** Opening The data block **

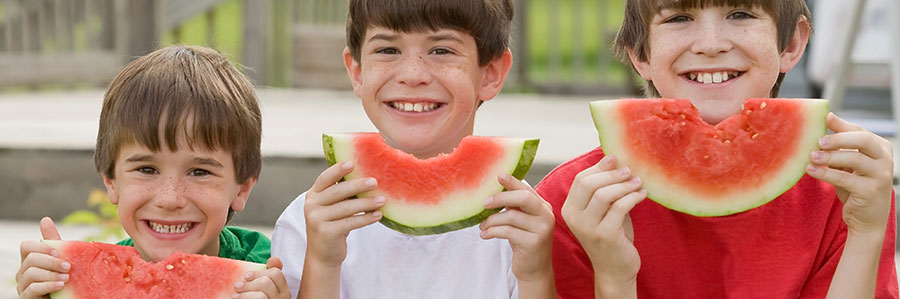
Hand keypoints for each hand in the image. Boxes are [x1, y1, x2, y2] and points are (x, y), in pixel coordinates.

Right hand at [16, 217, 67, 298]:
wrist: (65, 297)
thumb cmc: (62, 277)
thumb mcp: (61, 258)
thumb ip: (53, 242)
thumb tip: (45, 219)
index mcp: (30, 259)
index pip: (26, 246)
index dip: (42, 247)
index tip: (59, 252)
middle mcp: (23, 271)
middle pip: (31, 259)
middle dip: (51, 262)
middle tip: (68, 267)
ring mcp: (22, 285)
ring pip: (32, 273)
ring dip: (52, 274)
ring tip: (67, 278)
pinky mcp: (26, 297)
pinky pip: (33, 289)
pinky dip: (48, 285)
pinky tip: (61, 286)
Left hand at [233, 257, 290, 298]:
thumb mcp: (267, 288)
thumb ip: (270, 274)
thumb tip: (274, 259)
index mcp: (284, 290)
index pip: (276, 273)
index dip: (259, 272)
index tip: (246, 276)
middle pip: (266, 282)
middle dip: (249, 283)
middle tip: (237, 287)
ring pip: (261, 295)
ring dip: (244, 294)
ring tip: (236, 296)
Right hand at [304, 161, 383, 267]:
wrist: (323, 255)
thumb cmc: (333, 225)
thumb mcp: (333, 208)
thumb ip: (342, 194)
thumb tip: (368, 177)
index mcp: (313, 195)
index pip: (325, 178)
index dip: (338, 170)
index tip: (352, 163)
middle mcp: (311, 205)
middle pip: (337, 192)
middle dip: (357, 186)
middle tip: (374, 182)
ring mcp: (316, 219)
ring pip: (346, 207)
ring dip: (366, 203)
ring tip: (382, 200)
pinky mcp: (325, 233)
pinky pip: (350, 222)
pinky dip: (365, 218)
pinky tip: (378, 215)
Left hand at [480, 173, 555, 296]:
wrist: (534, 270)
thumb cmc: (524, 242)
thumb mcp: (520, 222)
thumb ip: (514, 207)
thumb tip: (494, 191)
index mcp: (543, 207)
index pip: (527, 190)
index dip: (513, 182)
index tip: (498, 175)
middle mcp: (546, 215)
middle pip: (523, 198)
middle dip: (501, 198)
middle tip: (484, 203)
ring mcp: (542, 229)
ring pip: (511, 216)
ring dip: (491, 220)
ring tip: (482, 226)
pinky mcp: (534, 243)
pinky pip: (507, 231)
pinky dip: (492, 232)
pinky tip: (484, 235)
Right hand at [560, 155, 644, 297]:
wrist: (615, 269)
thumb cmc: (612, 235)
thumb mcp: (603, 210)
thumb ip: (604, 189)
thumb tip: (614, 159)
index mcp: (569, 209)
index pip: (581, 179)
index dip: (599, 167)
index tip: (615, 158)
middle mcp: (574, 218)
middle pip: (590, 184)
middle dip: (612, 174)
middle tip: (630, 171)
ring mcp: (588, 227)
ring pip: (604, 194)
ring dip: (624, 185)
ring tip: (638, 182)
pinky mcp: (605, 235)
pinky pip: (620, 207)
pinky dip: (633, 197)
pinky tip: (642, 194)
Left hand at [807, 113, 893, 235]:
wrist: (865, 219)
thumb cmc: (855, 187)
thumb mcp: (848, 164)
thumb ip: (840, 145)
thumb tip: (827, 118)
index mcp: (881, 148)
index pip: (860, 130)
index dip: (842, 125)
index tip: (824, 119)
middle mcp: (885, 159)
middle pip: (863, 140)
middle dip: (839, 138)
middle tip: (819, 141)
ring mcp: (881, 175)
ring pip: (855, 158)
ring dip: (830, 157)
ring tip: (811, 156)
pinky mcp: (871, 191)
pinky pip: (846, 178)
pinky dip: (826, 173)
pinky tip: (811, 170)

** Closing The data block **

Exercise requirements ::
Give an exact copy of every line from the one holding "pinky pip: (507, 231)" through the end of the records, both included, and no other lines.

Reply to the exercise ::
pinky pip: (507, 231)
pinky dip: (492, 232)
pinky tip: (484, 235)
Right hand at [560, 155, 644, 297]:
wrist: (615, 269)
thumb cmc: (612, 235)
thumb mcp: (603, 210)
thumb ip: (604, 189)
thumb tip: (614, 159)
index mcp: (569, 209)
index pip: (581, 179)
index dip: (599, 167)
index tip: (615, 158)
middle mcp: (574, 218)
middle pip: (590, 184)
middle dip: (612, 174)
middle tip: (630, 171)
ring mcp: (588, 227)
ring pip: (604, 194)
ring dip: (624, 185)
ring tip: (638, 182)
pinky mcp: (605, 235)
pinky pip: (620, 207)
pinky dip: (633, 197)
pinky tip: (642, 194)
Left hand at [807, 113, 893, 235]:
wrist: (865, 219)
thumb cmc: (855, 187)
thumb mcp: (848, 164)
thumb ip: (840, 145)
thumb tip: (827, 118)
index mcp: (881, 148)
index pip: (860, 130)
index dip: (842, 125)
index tip: (824, 119)
middle mcp: (885, 159)
middle pip: (863, 140)
middle dip: (839, 138)
middle tip: (819, 141)
ring mcp: (881, 175)
ring pip: (855, 158)
ring dip: (830, 157)
ring tip: (811, 156)
pinky mcp: (871, 191)
pinky pip: (846, 178)
pinky dip: (826, 173)
pinky tip: (811, 170)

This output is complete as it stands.